5. Into the Wild- There are those who think that Christopher McCandless—the real-life young man of privilege who dropped out of society, renamed himself Alex Supertramp, and died, horribly ill-equipped, in the wilds of Alaska—was naïve, selfish, self-aggrandizing. And there are those who think he was a poet, a prophet, an inspiration. The beauty of Sean Penn’s perfectly calibrated film—anchored by a starmaking performance by Emile Hirsch—is that he manages to show that both sides were right.


6. There Will Be Blood- Paul Thomas Anderson’s devastating portrait of a corrupt oil man (Daniel Day Lewis) who wreaks havoc on an unsuspecting Texas town in the early 1900s is deeply weird and undeniably brilliant. Some have criticized the film’s gory, rococo ending: Did they not note the film’s title?



7. Ratatouille- The Triplets of Belleville meets Tom and Jerry meets the Food Network. That’s one way to describe this beautiful animation (from those geniuses at Pixar . . . who else?) about a gourmet rat in Paris who teams up with a hapless chef to create culinary—and movie—magic. As the voice of the cranky critic who is simply waiting for one truly great meal, Peter O’Toole nearly steals the show.

8. The Diving Bell and the Butterfly- How can you make a film completely from the P.O.V. of a man trapped in a waking coma (so-called “locked in syndrome”) who can only express himself by blinking his one good eye? Director Julian Schnabel does it, masterfully, by focusing on that one-eyed perspective—people loom, they come in and out of focus, they step out of frame—and by letting our hero’s memory and imagination (including a still healthy libido) soar. That this is based on the true story of Jean Dominique Bauby, the French Elle editor who was struck down by a stroke in the prime of his life (and who blinked out the autobiographical work that the film is based on) makes it all the more powerful.

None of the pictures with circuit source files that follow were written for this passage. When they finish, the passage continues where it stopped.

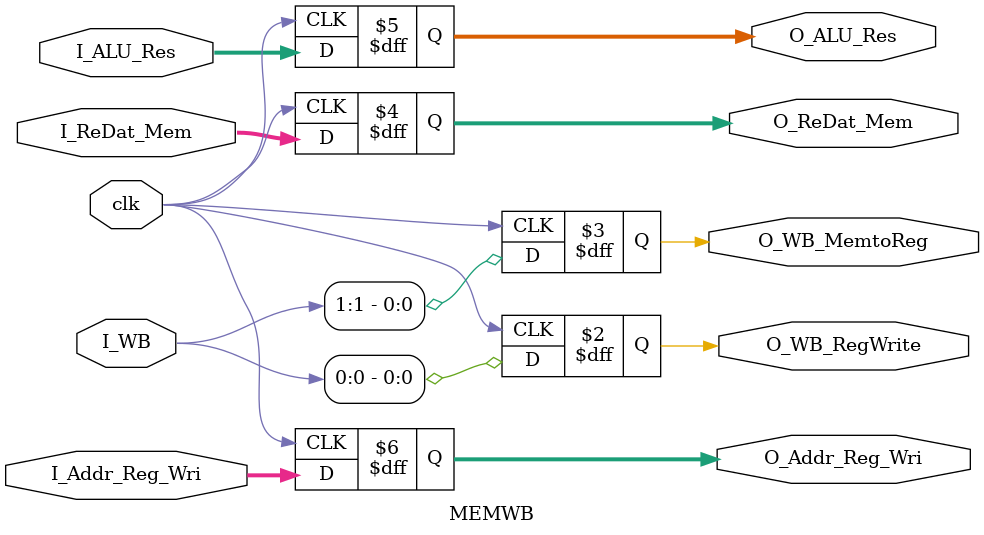
<source format=v>
module MEMWB(
input clk,
input [1:0]I_WB,
input [31:0]I_ReDat_Mem,
input [31:0]I_ALU_Res,
input [4:0]I_Addr_Reg_Wri,
output reg O_WB_RegWrite,
output reg O_WB_MemtoReg,
output reg [31:0]O_ReDat_Mem,
output reg [31:0]O_ALU_Res,
output reg [4:0]O_Addr_Reg_Wri);

always @(posedge clk)
begin
	O_WB_RegWrite=I_WB[0];
	O_WB_MemtoReg=I_WB[1];
	O_ReDat_Mem=I_ReDat_Mem;
	O_ALU_Res=I_ALU_Res;
	O_Addr_Reg_Wri=I_Addr_Reg_Wri;
end

endmodule
</source>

9. Atonement- At the onset of World War II, a precocious young girl (haunting Saoirse Ronan) makes a horrible mistake: she accuses a promising young man—her sister’s lover—of a crime he didn’t commit. The reasons why she told this lie—and the consequences of her actions—are revealed in surprising and devastating ways. With the brattily beautiful Keira Knightley as the slightly haughty older sister, dashing James McAvoy as the ruined young man, and Vanessa Redgrave, in what amounts to a cameo-as-master-class, as the doleful adult version of the little girl.

10. The Savages- An adult brother and sister have to care for their estranged father, who is dying, while both still dealing with the consequences of his abandonment. Laura Linney gives what is possibly a career-best performance as Wendy Savage, a pushing-40 playwright who is having a joyless affair with a married man, and who takes perverse pleasure in both her own lies (she drops them like tiny, conversational atom bombs), and her own melodramatic sense of nobility (it’s her martyr complex that allows her to lie with such guilelessness.) Watching Linney work with Philip Seymour Hoffman, who plays her world-weary brother—a man who hides his own vulnerability behind a baggy parka and pounds of girth—is a rare cinematic treat. We get to watch two of America’s great actors play off each other, in a script (by Tamara Jenkins) that is worthy of their gifts.


Honorable mention: Away From Her, Before the Devil Knows You’re Dead, Crazy Love, The Hoax, I’m Not There, Lust Caution, Rescue Dawn, Rocket Science, Sicko, Superbad, Waitress, Zodiac.